June 21, 2024

Julie Kmoch from the Lightroom Team has weighed in on a discussion on the Adobe Forums relating to slowness in Lightroom Develop:

Wait – let me explain what we found first as this may help others.

The pattern you need to be most careful of in using Lightroom: lots and lots of brushing or spot heals are what typically cause problems. Remember that Lightroom has to re-apply every edit you make every time it renders a photo. And we render with every slider change, every crop, etc. The more local corrections you have, the ‘heavier’ the photo gets. This is different from how Photoshop works, where edits typically get baked right into the file as you work.

If you look at your History panel for a photo and see hundreds of steps, you’ll get some quick relief by clearing the history panel. Your latest settings are still saved, you just can’t jump back to a specific point in time once cleared. Alternatively, if there are specific points you want to save, you can always make Snapshots for those stages and then clear the history.

If you’re having to do serious masking work on a particular shoot, such as replacing backgrounds, Photoshop might be the better tool if you have access to it.

4 thoughts on “Speeding up images in Develop

  1. I’m finding in LR 5.5 that even if my history is not that large (that is, fewer than 20 items, sometimes as few as 10), LR is VERY slow to update the image (3-10 sec delay). I see a real spike in CPU usage (I have a menu item that gives me real time CPU usage). I’m running OS 10.9.4 on a 2010 Mac Pro with 48GB RAM, so this shouldn’t be a “lack of horsepower” issue.

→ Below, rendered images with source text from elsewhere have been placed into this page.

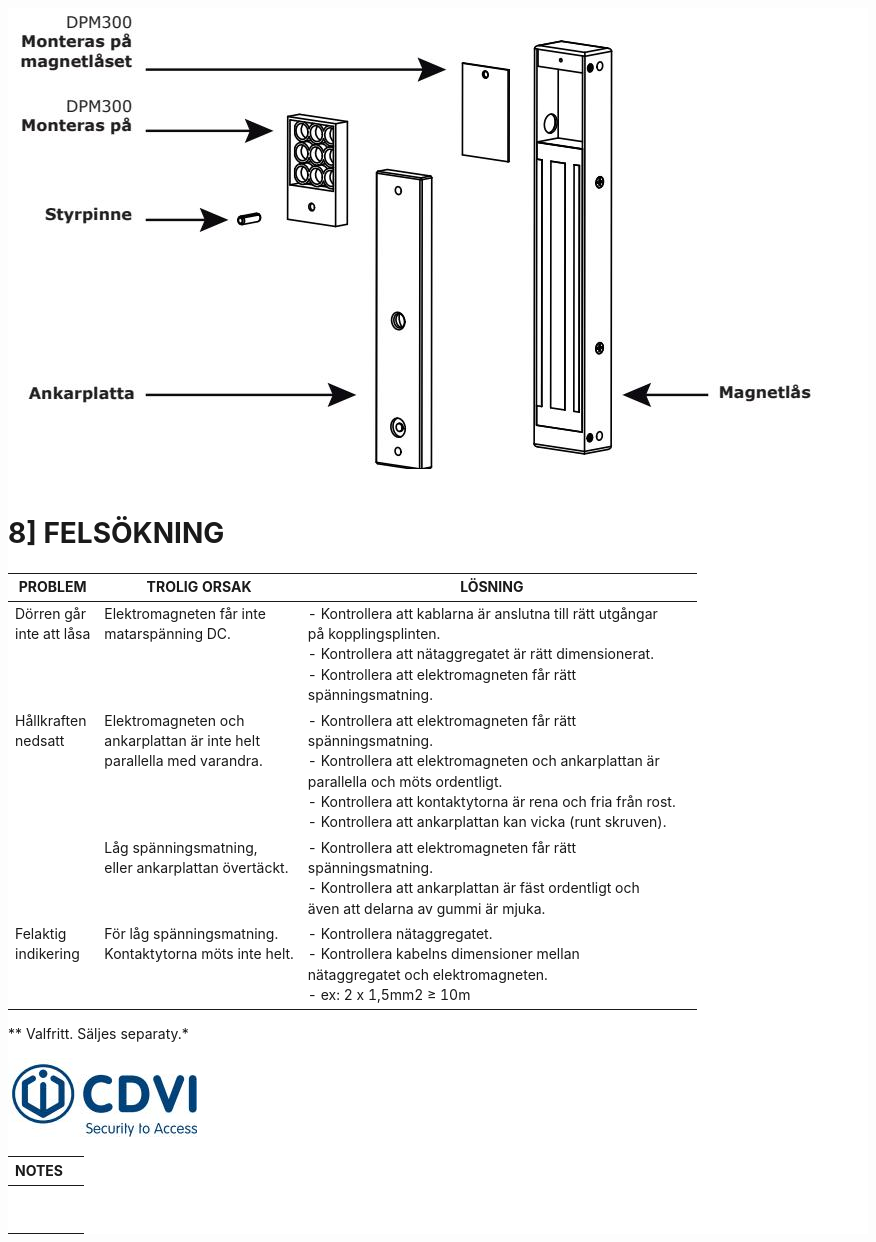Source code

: ![](_page_16_Figure_3.jpeg)

# **8] FELSÖKNING**

| PROBLEM                     | TROLIG ORSAK                                                                 | LÖSNING                                                                                                                                                                                                                                                                                |  |
|-----------------------------|------------------------------------------------------------------------------|----------------------------------------------------------------------------------------------------------------------------------------------------------------------------------------------------------------------------------------------------------------------------------------|--|
| Dörren går<br>inte att låsa | Elektromagneten får inte<br>matarspänning DC.                                | - Kontrollera att kablarna är anslutna till rätt utgångar<br>på kopplingsplinten.<br>- Kontrollera att nätaggregatet är rätt dimensionerat.<br>- Kontrollera att elektromagneten får rätt<br>spänningsmatning.                                                                         |  |
| Hållkraften<br>nedsatt      | Elektromagneten och<br>ankarplattan är inte helt<br>parallella med varandra. | - Kontrollera att elektromagneten får rätt<br>spänningsmatning.<br>- Kontrollera att elektromagneten och ankarplattan är<br>parallella och möts ordentligt.<br>- Kontrollera att kontaktytorna är rena och fria från rost.<br>- Kontrollera att ankarplattan kan vicka (runt skruven). |  |
|                             | Låg spänningsmatning,<br>eller ankarplattan övertäckt.                       | - Kontrollera att elektromagneten får rätt<br>spänningsmatning.<br>- Kontrollera att ankarplattan är fäst ordentligt och<br>även att delarna av gummi är mjuka.                                                                                                                        |  |
| Felaktig<br>indikering      | För låg spänningsmatning.<br>Kontaktytorna möts inte helt.                   | - Kontrollera nätaggregatet.<br>- Kontrollera kabelns dimensioner mellan<br>nätaggregatet och elektromagneten.<br>- ex: 2 x 1,5mm2 ≥ 10m                                                                                                                                               |  |

** Valfritt. Säljes separaty.*

![](_page_17_Picture_0.jpeg)

| NOTES |  |
|-------|--|
|       |  |
|       |  |
|       |  |
|       |  |
|       |  |
|       |  |
|       |  |
|       |  |
|       |  |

    1. Memory and CPU wont make that much difference as the Raw generally has compression, meaning the whole file has to be read in order to render-something that needs to be done on every change you make. The demosasiced file that sits in the Camera Raw Cache after Preview generation will help speed this a little. If you want full use of all cores, then DNG is the way to go. Current DNG (vs camera DNG) are tiled and have fast load data, so read in faster and can have many cores rendering the file at the same time. Larger files like that of the D800 also simply take time to process. Use any Raw Processor and render a file to TIff/Jpeg and see how long it takes. That’s what Lightroom has to do each time. Compare a new file to a file with Lens Corrections and Spotting. I’m sure you’ll notice the difference. Those tasks simply take a lot of CPU.

  2. This is so very true because I just noticed how much slower LR5 was immediately after I had just heavily edited a photo with the brush, spot, heal and the other filters along with creating virtual copies, round tripping through external editors and it was just so obvious. So, I started deleting the huge history file and it was much faster moving between those photos because it didn’t have to load all of that history that I accumulated and so much of the history consisted of me applying an edit and then undoing it so many times again and again.